Billionaire businessman Femi Otedola agreed with Adedeji’s explanation in his reaction posted on his X account.
Otedola, who lauded President Tinubu’s directive for the adoption of the local currency in crude oil trading within Nigeria, said: “It a game-changing intervention that will significantly reduce the country’s reliance on foreign exchange.”
In the post on his X account, Otedola said the step adopted by the FEC, aims to stabilise both the pump price of refined fuel and the dollar-naira exchange rate by selling crude oil to Dangote Refinery and other upcoming refineries.

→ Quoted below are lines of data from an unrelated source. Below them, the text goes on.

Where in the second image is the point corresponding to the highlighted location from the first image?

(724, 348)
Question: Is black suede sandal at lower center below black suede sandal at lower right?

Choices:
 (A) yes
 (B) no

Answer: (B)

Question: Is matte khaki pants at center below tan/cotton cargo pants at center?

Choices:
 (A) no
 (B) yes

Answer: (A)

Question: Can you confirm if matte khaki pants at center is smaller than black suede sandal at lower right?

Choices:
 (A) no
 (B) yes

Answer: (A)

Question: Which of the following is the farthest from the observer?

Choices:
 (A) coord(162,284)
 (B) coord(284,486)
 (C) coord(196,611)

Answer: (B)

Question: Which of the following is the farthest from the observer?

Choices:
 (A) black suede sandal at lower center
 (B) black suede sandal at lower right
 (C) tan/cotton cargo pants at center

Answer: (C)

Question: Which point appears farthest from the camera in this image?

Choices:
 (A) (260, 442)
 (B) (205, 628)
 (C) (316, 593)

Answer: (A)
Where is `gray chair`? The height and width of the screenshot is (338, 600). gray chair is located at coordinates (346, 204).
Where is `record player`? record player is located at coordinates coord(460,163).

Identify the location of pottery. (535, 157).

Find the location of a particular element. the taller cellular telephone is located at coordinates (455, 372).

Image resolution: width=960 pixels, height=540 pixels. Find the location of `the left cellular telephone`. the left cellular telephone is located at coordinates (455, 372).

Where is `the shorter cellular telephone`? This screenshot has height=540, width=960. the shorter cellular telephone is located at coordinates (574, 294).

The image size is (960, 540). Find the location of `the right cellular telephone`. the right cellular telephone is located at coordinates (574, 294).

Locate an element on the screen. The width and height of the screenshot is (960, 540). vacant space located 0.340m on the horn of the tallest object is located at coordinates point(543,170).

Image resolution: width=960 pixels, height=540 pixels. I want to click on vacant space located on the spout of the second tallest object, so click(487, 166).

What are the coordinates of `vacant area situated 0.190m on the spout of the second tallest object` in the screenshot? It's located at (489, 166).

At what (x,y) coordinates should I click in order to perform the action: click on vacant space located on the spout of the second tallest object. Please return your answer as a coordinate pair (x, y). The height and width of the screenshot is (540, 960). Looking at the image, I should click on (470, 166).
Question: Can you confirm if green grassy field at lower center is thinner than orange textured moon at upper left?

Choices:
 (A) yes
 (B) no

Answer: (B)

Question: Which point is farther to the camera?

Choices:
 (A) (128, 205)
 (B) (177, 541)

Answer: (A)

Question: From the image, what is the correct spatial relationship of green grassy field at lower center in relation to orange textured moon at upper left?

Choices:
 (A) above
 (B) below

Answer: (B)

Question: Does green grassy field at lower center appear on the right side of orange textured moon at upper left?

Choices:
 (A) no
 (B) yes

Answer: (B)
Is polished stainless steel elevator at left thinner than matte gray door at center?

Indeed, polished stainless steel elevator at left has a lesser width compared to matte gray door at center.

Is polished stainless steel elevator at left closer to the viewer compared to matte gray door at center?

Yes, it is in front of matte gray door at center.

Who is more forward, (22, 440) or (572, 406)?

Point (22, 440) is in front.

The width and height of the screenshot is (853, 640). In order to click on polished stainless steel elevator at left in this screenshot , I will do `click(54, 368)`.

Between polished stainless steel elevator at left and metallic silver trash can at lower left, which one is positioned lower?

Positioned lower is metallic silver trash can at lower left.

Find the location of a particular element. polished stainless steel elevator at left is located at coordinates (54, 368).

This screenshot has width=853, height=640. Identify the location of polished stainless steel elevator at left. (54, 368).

Otedola said: “Dangote Refinery currently requires 15 cargoes of crude at a cost of $13.5 billion yearly. NNPCL has committed to supply four.
“But the FEC has approved that the 450,000 barrels meant for domestic consumption be offered in naira to Nigerian refineries, using the Dangote Refinery as a pilot. The exchange rate will be fixed for the duration of this transaction.”
Otedola highlighted the importance of the move in streamlining the process, ensuring smoother transactions and reducing reliance on forex.
“This initiative is crucial for our economy. It will ensure the stability of fuel prices and the Naira, ultimately benefiting the Nigerian populace,” Otedola said.